The global pandemic is a disaster enveloping all of the intersections where climate catastrophes typically surge, storm-batter and strand impacted regions, but when every community is a different version of ground zero, sourcing from within, in as much as possible, becomes a critical component.
Piecing together carefully constructed information on defending our communities, building bridges over access and info gaps for folks with differing vulnerabilities and sharing comprehensive information on harm reduction, DIY resource building and responding with best practices is the radical solidarity being generated by folks across the world.
A compendium of this information below constructs this piece, every bit as much as it deconstructs the notion that the state will save us in a time of crisis.
As this piece is being written, so is a bailout package for industries whose profit-losses have pushed public safety to the back-burners in a time when we face desperate testing capability shortages, medical facility supply shortages, thousands of Covid-19 deaths and over 120,000 cases of infection worldwide.
Don’t panic. Organize.
A Just Coronavirus Response
Just like in hurricanes, earthquakes, and wildfires, pandemics further marginalize historically marginalized groups. Just like during the beginning phases of HIV/AIDS, stigmatization and marginalization worsens public health outcomes. A just response to the coronavirus calls us to be vocal about rooting out anti-Asian racism and xenophobia, ensure access to health care, clean water and hygiene as basic human rights regardless of ability to pay, homelessness status, or other barriers.

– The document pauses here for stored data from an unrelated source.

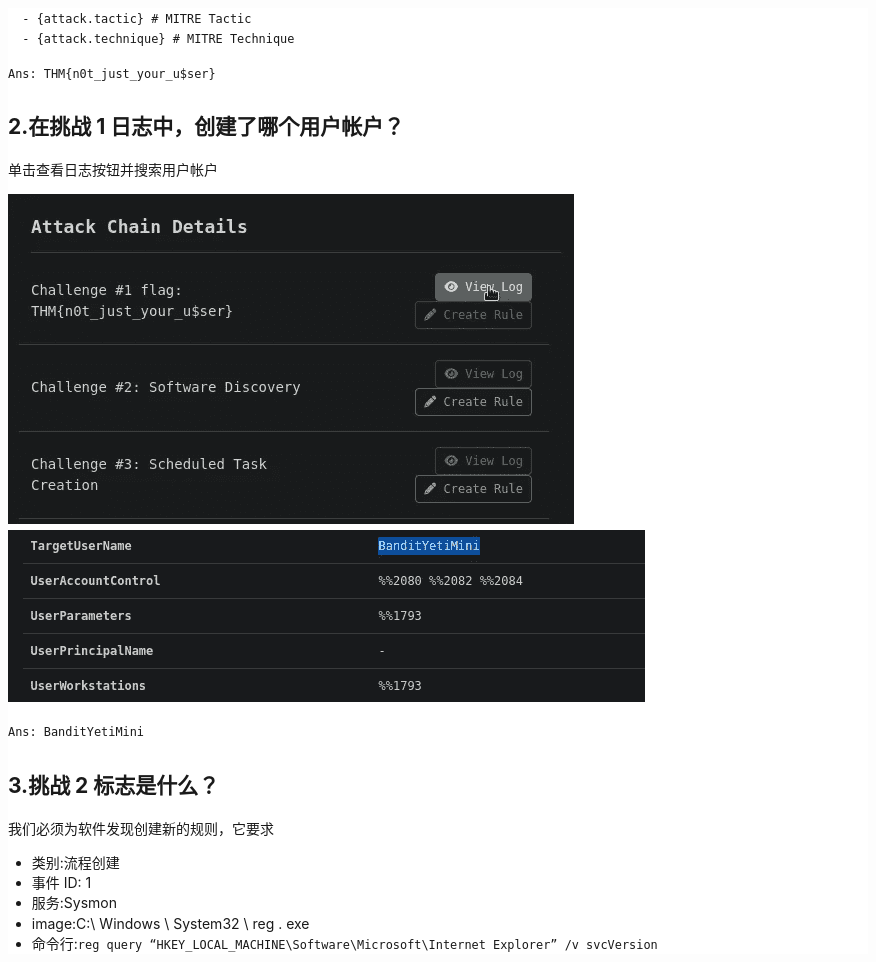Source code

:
 ```
  - {attack.tactic} # MITRE Tactic
  - {attack.technique} # MITRE Technique 
```

```
Ans: THM{n0t_just_your_u$ser}
```

## 2.在挑战 1 日志中，创建了哪个用户帐户？

单击查看日志按钮并搜索用户帐户

![](img/c78cfa6d5465b71a66f4d79955100c81.png)![](img/36c82a5ee0273347265c2af6e112b90e.png)

```
Ans: BanditYetiMini
```

## 3.挑战 2 标志是什么？

我们必须为软件发现创建新的规则，它要求

*   类别:流程创建
*   事件 ID: 1
*   服务:Sysmon
*   image:C:\ Windows \ System32 \ reg . exe
*   命令行:`reg query “HKEY_LOCAL_MACHINE\Software\Microsoft\Internet Explorer” /v svcVersion`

When bosses (or poverty) force people to come into work sick, it highlights the necessity for a fundamental transformation of our economic system. In the meantime, access to child care may be difficult as schools are closing to prevent COVID19 spread and vulnerable communities could have difficulty accessing services if food pantries, government offices, and community organizations close. How can our movements step in, via direct action, to fill the need? One answer is documenting stories.